> **Problem requirements**
Begin with the line below holding "index tip: (717, 682)" and go on through the line holding "middle pip: (99, 132)", duplicating each line exactly and leaving out pictures.

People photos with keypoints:
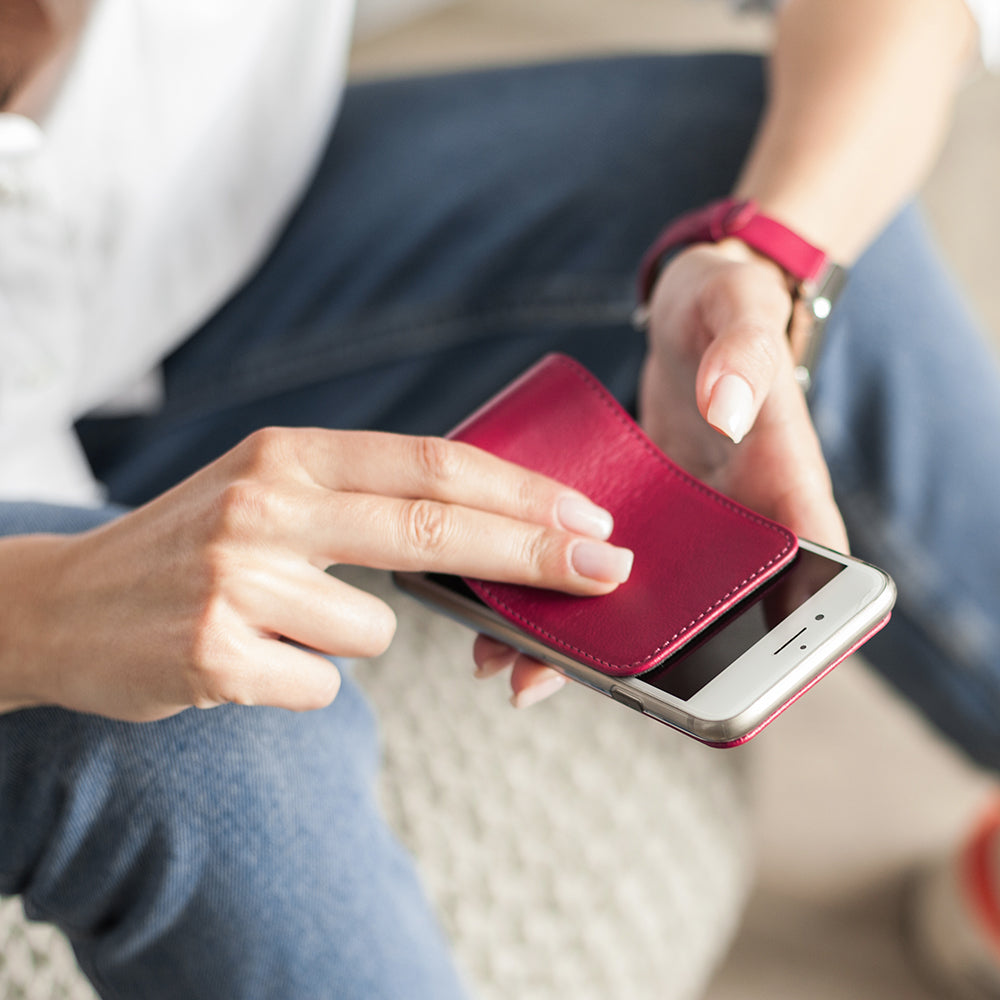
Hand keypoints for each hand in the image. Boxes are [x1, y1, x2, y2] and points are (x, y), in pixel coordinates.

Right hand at [0, 428, 631, 720]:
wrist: (62, 602)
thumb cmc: (192, 543)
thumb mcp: (270, 491)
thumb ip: (363, 501)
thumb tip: (485, 533)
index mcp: (289, 453)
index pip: (430, 464)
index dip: (519, 492)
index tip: (587, 517)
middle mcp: (265, 502)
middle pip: (435, 530)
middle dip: (533, 553)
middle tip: (606, 570)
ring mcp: (239, 578)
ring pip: (374, 631)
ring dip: (348, 638)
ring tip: (278, 620)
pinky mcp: (216, 655)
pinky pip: (323, 685)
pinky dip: (303, 680)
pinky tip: (248, 658)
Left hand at [476, 240, 847, 709]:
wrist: (690, 309)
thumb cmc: (728, 305)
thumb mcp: (741, 310)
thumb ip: (743, 354)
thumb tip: (727, 410)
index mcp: (786, 485)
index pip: (806, 572)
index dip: (776, 638)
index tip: (717, 682)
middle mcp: (735, 524)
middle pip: (702, 614)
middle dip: (632, 662)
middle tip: (553, 680)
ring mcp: (681, 529)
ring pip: (637, 602)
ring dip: (576, 640)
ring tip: (507, 664)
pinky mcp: (636, 519)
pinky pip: (595, 565)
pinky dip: (553, 593)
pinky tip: (499, 614)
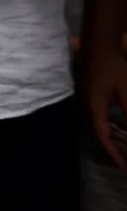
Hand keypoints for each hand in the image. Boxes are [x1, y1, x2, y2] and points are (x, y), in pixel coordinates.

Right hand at [85, 30, 126, 170]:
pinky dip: (109, 124)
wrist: (98, 41)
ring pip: (99, 123)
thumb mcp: (126, 92)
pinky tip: (118, 125)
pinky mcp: (90, 89)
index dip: (114, 155)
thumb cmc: (113, 66)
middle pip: (99, 132)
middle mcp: (87, 104)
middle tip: (124, 161)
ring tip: (124, 147)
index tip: (124, 168)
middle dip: (113, 149)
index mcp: (94, 107)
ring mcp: (87, 96)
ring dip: (111, 136)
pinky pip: (99, 114)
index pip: (103, 137)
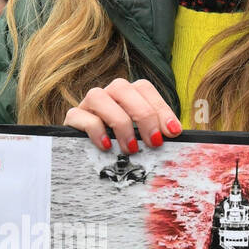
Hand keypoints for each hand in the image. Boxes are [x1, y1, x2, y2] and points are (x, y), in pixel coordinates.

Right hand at [64, 77, 181, 151]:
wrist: (84, 160)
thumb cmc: (120, 149)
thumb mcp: (141, 140)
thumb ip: (155, 134)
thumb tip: (176, 134)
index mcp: (126, 95)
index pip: (144, 88)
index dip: (161, 108)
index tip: (173, 132)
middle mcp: (107, 94)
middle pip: (123, 88)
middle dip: (143, 115)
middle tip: (154, 142)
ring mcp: (88, 105)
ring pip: (99, 96)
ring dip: (119, 122)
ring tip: (131, 148)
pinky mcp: (72, 118)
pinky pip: (80, 116)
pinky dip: (96, 130)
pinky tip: (106, 146)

> **Written answer**
index tip: (717, 682)
middle mcp: (735, 524)
middle pip: (702, 614)
middle dip: (632, 662)
middle tip: (553, 680)
ring mcp: (681, 529)
ring pip: (637, 602)
ring dip: (576, 640)
ring tip: (507, 664)
pinky mcp: (636, 519)
pinky pip: (595, 565)
pinky dip: (553, 593)
pinky tip: (499, 614)
Hand keypoints for each hand in the image. Boxes are [x1, y1, x2, y2] and points are (x, y), in pixel coordinates.

Right hand at [85, 30, 126, 170]:
pinky dip: (109, 124)
wrist: (98, 41)
ring pip: (99, 123)
thumb mcp: (126, 92)
pinky tip: (118, 125)
pinky mcp: (90, 89)
index dip: (114, 155)
thumb cmc: (113, 66)
middle pip: (99, 132)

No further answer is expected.